Democratic senators have for months accused the U.S. Supreme Court of stifling civil lawsuits. They've cited, most recently, the Court's 5-4 decision this year in Ashcroft v. Iqbal, which added a new plausibility requirement for lawsuits.
Today, in sometimes tense exchanges, those senators went head-to-head with Gregory Garre, the former solicitor general who argued and won the case almost exactly a year ago.
Garre, now chair of the appellate practice at Latham & Watkins, testified about the case at a Dec. 2 hearing before the Senate Judiciary Committee. He said there has not been enough research to conclude that the Iqbal decision — and the related 2007 decision in Bell Atlantic Corp. v. Twombly — are unfairly restricting plaintiffs.
“We need to know more. We need to know whether meritorious cases are being dismissed. We need to know if these are cases that would have been dismissed before Twombly and Iqbal,” Garre said.
Sen. Patrick Leahy (D-Vt.), the committee’s chairman, said some of that research is impossible because courts are throwing out lawsuits that do not meet the higher pleading standard. “If the cases are dismissed, how are we going to know whether they were meritorious?” Leahy asked.
Garre replied that researchers could at least study whether a case might have been dismissed under the previous standard.
As The National Law Journal reported in September, civil rights groups and others who frequently represent plaintiffs have been organizing to undo the Supreme Court’s decisions. There were more than 1,500 district court decisions related to Iqbal in the four months after it came down in May. Legislation has been introduced in the House and Senate to revert to the previous standard.
Sen. Jeff Sessions (R-Ala.), the committee’s top Republican, was the sole senator in the room defending Garre’s position. He said plaintiffs have too often abused the civil justice system. “We really ought to tighten up this thing a bit,” he said.
Otherwise, Garre was surrounded. Sen. Arlen Specter (D-Pa.) interrupted Garre's answer to a question. John Payton, the director-counsel of the NAACP Legal Defense and Educational Fund sitting to Garre’s right, denounced the Supreme Court’s decisions. And a third witness, University of Pennsylvania law professor Stephen Burbank, criticized Garre for citing research that Burbank considers inadequate: a 156-page memorandum (PDF) from a law clerk to the Judicial Conference’s civil rules committee.
“It is a summary of cases — appellate decisions and a non-random sample of district court cases.

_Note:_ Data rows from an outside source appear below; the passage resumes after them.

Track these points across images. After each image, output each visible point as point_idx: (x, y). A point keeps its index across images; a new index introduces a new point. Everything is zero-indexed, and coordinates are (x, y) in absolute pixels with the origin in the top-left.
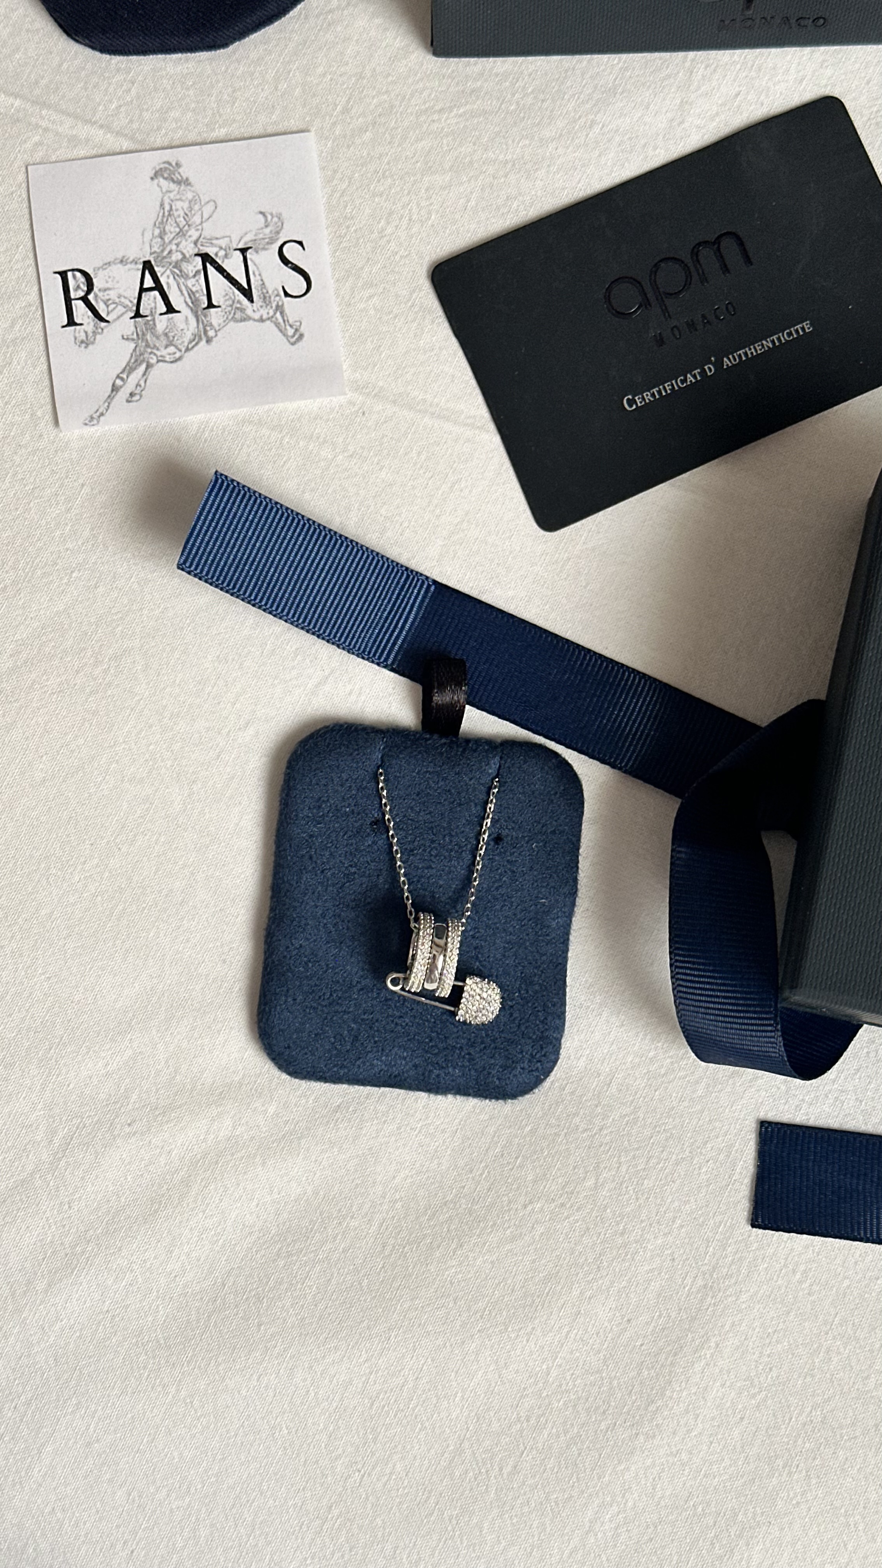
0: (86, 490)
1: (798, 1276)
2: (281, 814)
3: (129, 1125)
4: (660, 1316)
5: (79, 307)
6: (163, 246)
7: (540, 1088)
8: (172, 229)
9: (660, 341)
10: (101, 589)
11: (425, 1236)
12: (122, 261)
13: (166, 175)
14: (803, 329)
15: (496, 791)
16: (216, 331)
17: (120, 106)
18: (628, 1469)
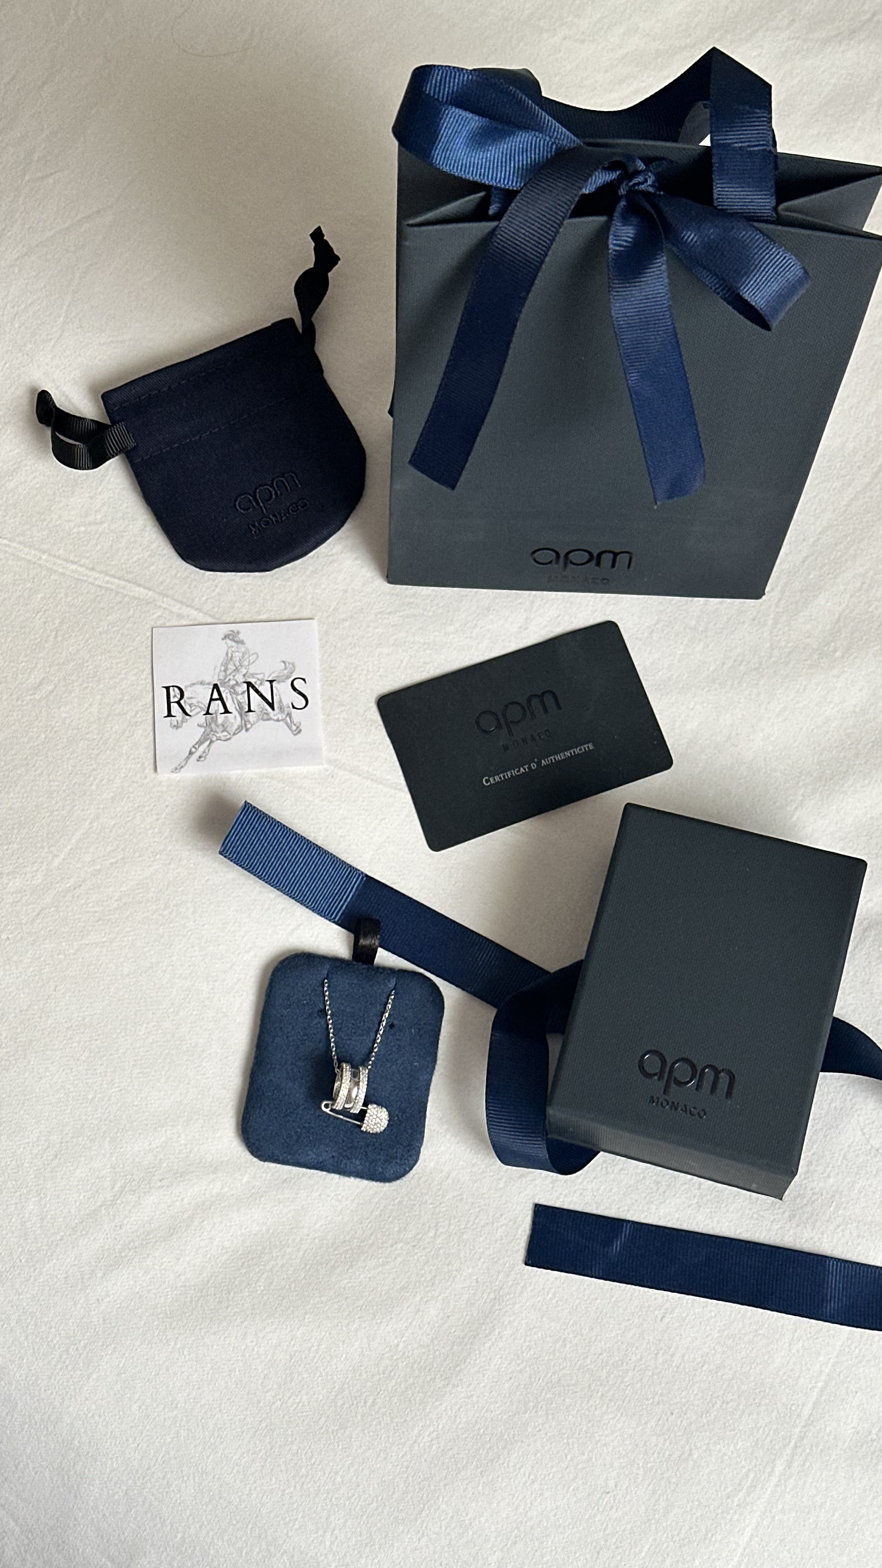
0: (169, 809)
1: (550, 1296)
2: (265, 1002)
3: (160, 1181)
4: (466, 1315)
5: (175, 707)
6: (226, 676)
7: (407, 1176)
8: (231, 667)
9: (506, 748)
10: (172, 866)
11: (331, 1260)
12: (202, 683)
13: (231, 637)
14: (588, 747)
15: (393, 997)
16: (252, 725)
17: (208, 599)
18: (441, 1404)
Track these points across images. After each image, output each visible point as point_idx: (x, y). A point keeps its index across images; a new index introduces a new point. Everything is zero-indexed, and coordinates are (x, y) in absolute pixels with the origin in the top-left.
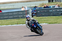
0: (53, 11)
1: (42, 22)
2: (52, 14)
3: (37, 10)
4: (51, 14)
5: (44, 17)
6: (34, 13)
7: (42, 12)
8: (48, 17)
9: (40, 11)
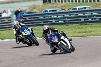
0: (51, 17)
2: (49, 23)
3: (24, 16)
7: (33, 19)
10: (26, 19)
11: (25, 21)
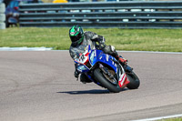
0: (69, 11)
1: (36, 43)
2: (64, 22)
3: (21, 7)
4: (61, 20)
5: (41, 29)
6: (11, 16)
7: (36, 13)
8: (55, 29)
9: (29, 12)
10: (23, 12)
11: (23, 16)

It’s not a study. Mr. Garre is confused,” Burbank said.
Garre responded by quoting the chairman of the civil rules committee, U.S. District Judge Mark Kravitz of Connecticut, who told The National Law Journal in September that he thinks judges are “taking a fairly nuanced view of Iqbal.”
Sen. Al Franken (D-Minn.) rebuked Garre at the end of the hearing, accusing him of exaggeration. “I don’t like being told something’s a study when it’s a summary…. Testimony before Congress should be accurate when you talk about something,” Franken said. Garre did not respond.